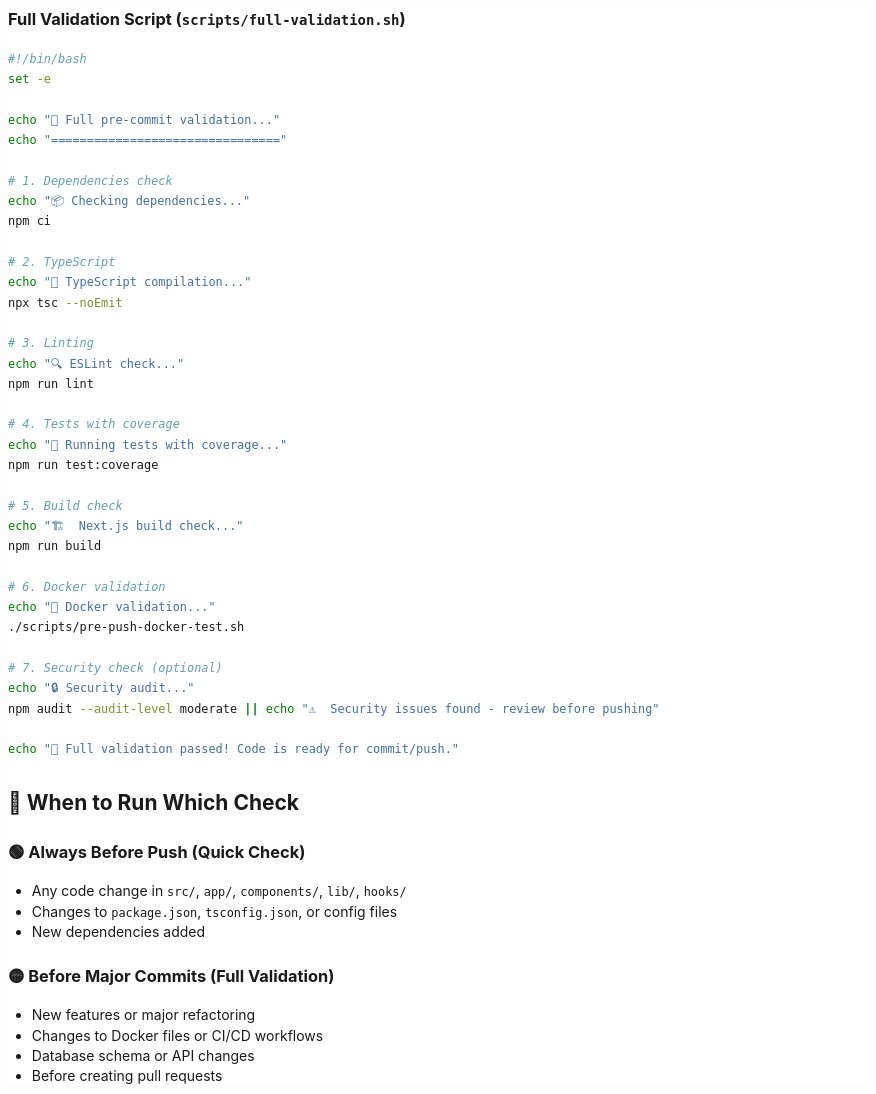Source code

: ### Full Validation Script (`scripts/full-validation.sh`)

```bash
#!/bin/bash
set -e

echo "🔬 Full pre-commit validation..."
echo "================================"

# 1. Dependencies check
echo "📦 Checking dependencies..."
npm ci

# 2. TypeScript
echo "📝 TypeScript compilation..."
npx tsc --noEmit

# 3. Linting
echo "🔍 ESLint check..."
npm run lint

# 4. Tests with coverage
echo "🧪 Running tests with coverage..."
npm run test:coverage

# 5. Build check
echo "🏗️  Next.js build check..."
npm run build

# 6. Docker validation
echo "🐳 Docker validation..."
./scripts/pre-push-docker-test.sh

# 7. Security check (optional)
echo "🔒 Security audit..."
npm audit --audit-level moderate || echo "⚠️  Security issues found - review before pushing"

echo "🎉 Full validation passed! Code is ready for commit/push."
```

## 📂 When to Run Which Check

### 🟢 **Always Before Push** (Quick Check)
- Any code change in `src/`, `app/`, `components/`, `lib/`, `hooks/`
- Changes to `package.json`, `tsconfig.json`, or config files
- New dependencies added

### 🟡 **Before Major Commits** (Full Validation)
- New features or major refactoring
- Changes to Docker files or CI/CD workflows
- Database schema or API changes
- Before creating pull requests

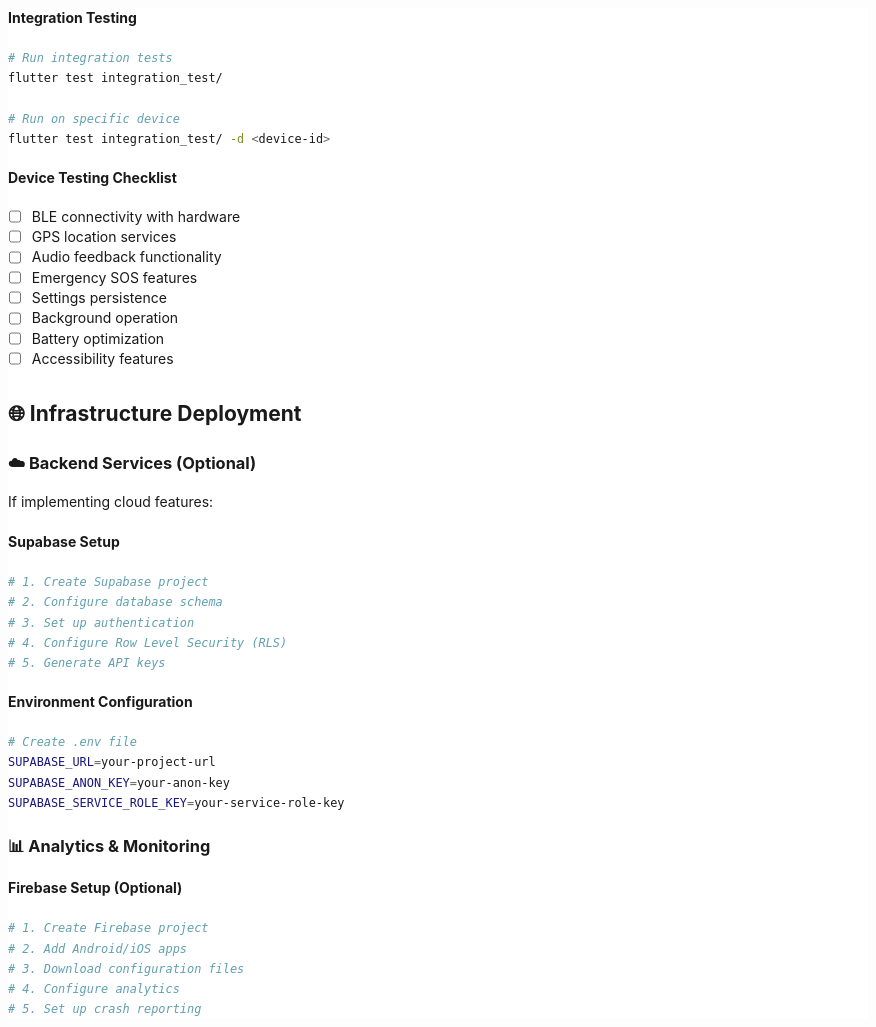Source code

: #### Integration Testing
```bash
# Run integration tests
flutter test integration_test/

# Run on specific device
flutter test integration_test/ -d <device-id>
```

#### Device Testing Checklist
- [ ] BLE connectivity with hardware
- [ ] GPS location services
- [ ] Audio feedback functionality
- [ ] Emergency SOS features
- [ ] Settings persistence
- [ ] Background operation
- [ ] Battery optimization
- [ ] Accessibility features

## 🌐 Infrastructure Deployment

### ☁️ Backend Services (Optional)

If implementing cloud features:

#### Supabase Setup
```bash
# 1. Create Supabase project
# 2. Configure database schema
# 3. Set up authentication
# 4. Configure Row Level Security (RLS)
# 5. Generate API keys
```

#### Environment Configuration
```bash
# Create .env file
SUPABASE_URL=your-project-url
SUPABASE_ANON_KEY=your-anon-key
SUPABASE_SERVICE_ROLE_KEY=your-service-role-key
```

### 📊 Analytics & Monitoring

#### Firebase Setup (Optional)
```bash
# 1. Create Firebase project
# 2. Add Android/iOS apps
# 3. Download configuration files
# 4. Configure analytics
# 5. Set up crash reporting
```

------

Both boundary lines included, write out word for word only the lines above from the one containing "- Changes to Docker files or CI/CD workflows" to the one containing "- [ ] Background operation", leaving out any pictures.

[Exercise answer]:
- Changes to Docker files or CI/CD workflows
- Database schema or API changes
- Before creating pull requests

Source code

: #### Integration Testing
```bash
# Run integration tests
flutter test integration_test/

# Run on specific device
flutter test integration_test/ -d <device-id>
```

#### Device Testing Checklist
- [ ] BLE connectivity with hardware
- [ ] GPS location services
- [ ] Audio feedback functionality
- [ ] Emergency SOS features
- [ ] Settings persistence
- [ ] Background operation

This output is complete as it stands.